On a balmy spring afternoon, he sat there on the floor, with flushed cheeks that carried rivulets of warm salty tears down its length. His raven-black hair stuck out amidst the library walls; walls that were no stranger to this boy, for after all, they had seen him grow to the age that he was now. He sat picking away at a rather obscure thought, one that had been discussed, and dissected over the eons, one that did not, however, had not been answered to his fancy.

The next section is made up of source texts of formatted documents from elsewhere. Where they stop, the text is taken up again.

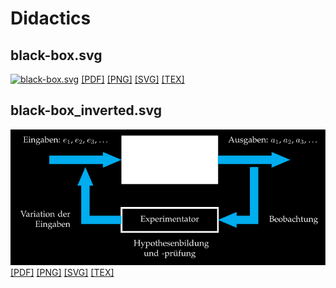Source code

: # Didactics
## black-box.svg
[![black-box.svg](didactics/black-box/black-box.svg "black-box.svg")](didactics/black-box/black-box.svg) [[PDF]](didactics/black-box/black-box.pdf) [[PNG]](didactics/black-box/black-box.png) [[SVG]](didactics/black-box/black-box.svg) [[TEX]](didactics/black-box/black-box.tex)
## black-box_inverted.svg
[![black-box_inverted.svg](didactics/black-box/black-box_inverted.svg "black-box_inverted.svg")](didactics/black-box/black-box_inverted.svg) [[PDF]](didactics/black-box/black-box_inverted.pdf) [[PNG]](didactics/black-box/black-box_inverted.png) [[SVG]](didactics/black-box/black-box_inverted.svg) [[TEX]](didactics/black-box/black-box_inverted.tex)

Sadness is the purest emotion.
When sadness ascends the frame of your body, and takes over the planes of your mind,
you pay no heed to where you are, or who you’re with–
the emotion takes the reigns.
You could be a man of much self-assured hubris,
and yet, when sadness sings her tune, you care not where you are–
Looking at the blood reports, on a crowded hospital floor, confirming your worst fear,
Receiving a call during a Diplomat’s dinner, notifying you that your best friend has died.
No, not even the most proud and unshaken can silence sadness when she calls.
We are slaves to a Queen who ruled much before man,
who has seen more death, and fed more pain than we would ever know.
Sadness is the purest emotion,
for purity stems from a place of force,
a place of non-escape.
Where all are equal,
in one way or the next.
Flushed cheeks, pulsating against the rivulets that have now run dry; the ones that have now begun to pull at his skin. He cried, not because he pondered about sadness itself, but because the reflections it brought were far from happy. Reflections, like crystal rain, where within each drop he could see the sadness of his life, the truth in his thoughts, and the sheer weight of this dark reminiscence that kept him rooted to the spot, unable to wince, or think of another, for when the Queen spoke, she demanded all attention, and all attention she received.
And thus, upon once barren land, along grooves etched by forced rain, erupted more warm, salty rivulets.